When we switch on a computer, it goes through a series of steps before it is able to load the operating system. In this post we will see how a typical x86 processor boots. This is a very complex and involved process. We will only present a basic overall structure. Also what path is actually taken by the processor to reach a state where it can load an OS, is dependent on boot firmware. We will follow example of coreboot, an open source boot firmware.
Before Power is Applied
Let us start with BIOS chip, also known as boot ROM. BIOS chip is a piece of silicon on the motherboard of a computer and it can store bytes. It has two characteristics which are of interest to us. First, it (or a part of it) is memory mapped into the CPU’s address space, which means that the CPU can access it in the same way it would access RAM. In particular, the CPU can point its instruction pointer to executed code inside BIOS chip. Second, the bytes that BIOS chip stores, represent the very first instructions that are executed by the CPU. BIOS chop also contains other pieces of code and data. A typical BIOS contains flash descriptor (a contents table for BIOS chip), BIOS region (the first instructions to be executed), Intel ME (Intel Management Engine) and GbE (gigabit ethernet). As you can see, BIOS chip is shared between serveral components of the system and not exclusive to CPU.
When power is applied
Modern Intel chips come with what is called Intel Management Engine. As soon as power is available – through battery or from mains – Intel ME comes on. It does its own initialisations which requires it to read BIOS’s flash descriptor to find where Intel ME region is and then from Intel ME region of BIOS, read in code and config data. Next when we press power button on the computer, the CPU comes on. On a multiprocessor system, there is always a designated processor, called Bootstrap Processor (BSP), which comes on. In either case, the processor always comes on in what is called 16-bit Real Mode with insruction pointer pointing to address 0xffff.fff0, the reset vector.
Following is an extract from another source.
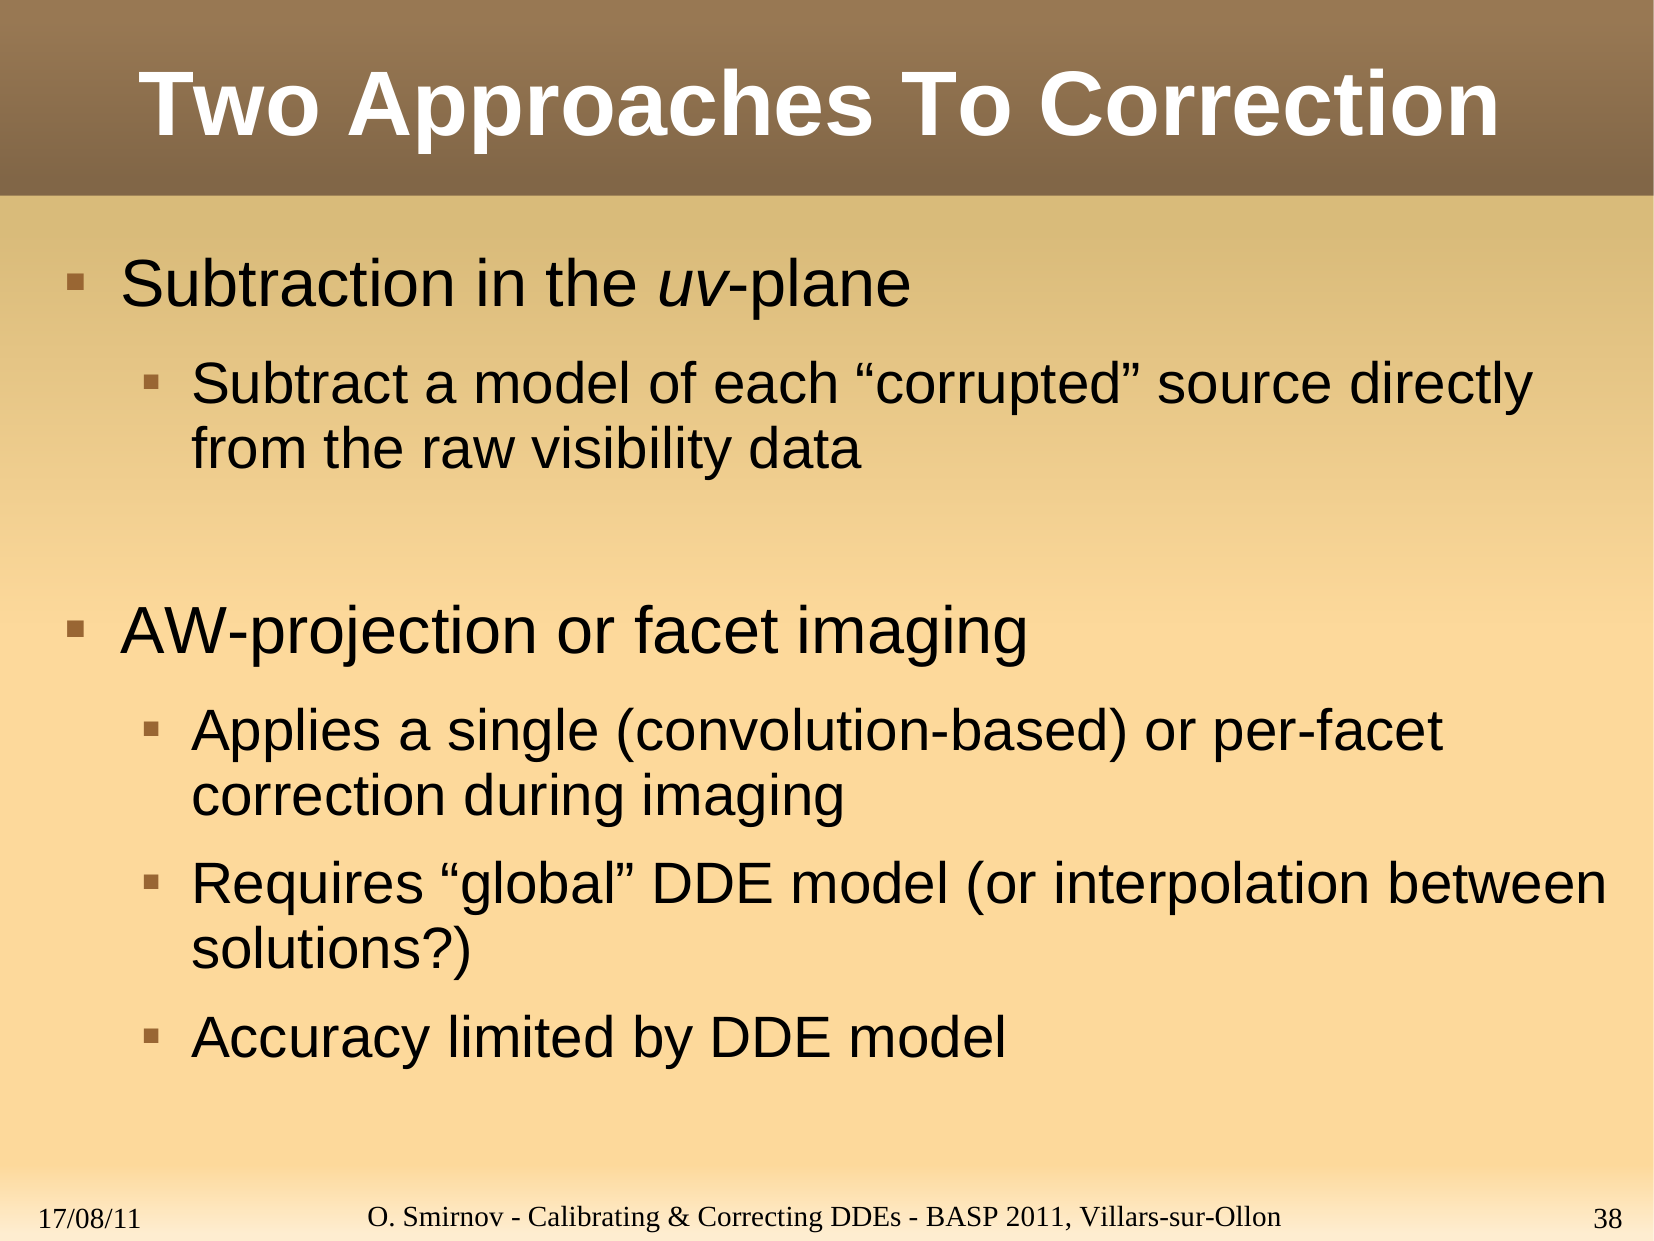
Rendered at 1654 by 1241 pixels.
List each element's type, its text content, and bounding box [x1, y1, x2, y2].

picture [0, 0, 1654, 1241]
title Two Approaches To Correction [76, 7, 1565, 200]
list Subtraction in the uv-plane Subtract a model of each “corrupted” source directly from the raw visibility data AW-projection or facet imaging Applies a single (convolution-based) or per-facet correction during imaging Requires “global” DDE model (or interpolation between solutions?) Accuracy limited by DDE model [49, 246, 1613, 1126]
EDIT: (thanks to burfog for indicating that this needs explaination)
You might be wondering how could a 16-bit system address 0xffff.fff0 which is clearly beyond 0xffff, the max 16-bit value? In 16-bit mode, physical address is calculated by left shifting code segment (CS) selector register by 4 bits and then adding instruction pointer (IP) address. On reset, IP cotains value 0xfff0 and CS has value 0xf000 . By the above formula the physical address should be:
CS << 4 + IP = 0x000f.0000 + 0xfff0 = 0x000f.fff0
which is still not what we expected. This is because on reset, the system is in a “special” Real Mode, where the first 12 address lines are asserted. So all addresses look like 0xfffx.xxxx. This means in our case, we need to set the most significant 12 bits in the address we derived, which results in our expected address 0xffff.fff0. These 12 address lines remain asserted until a long JMP is executed, after which they are de-asserted and normal Real Mode addressing calculations resume.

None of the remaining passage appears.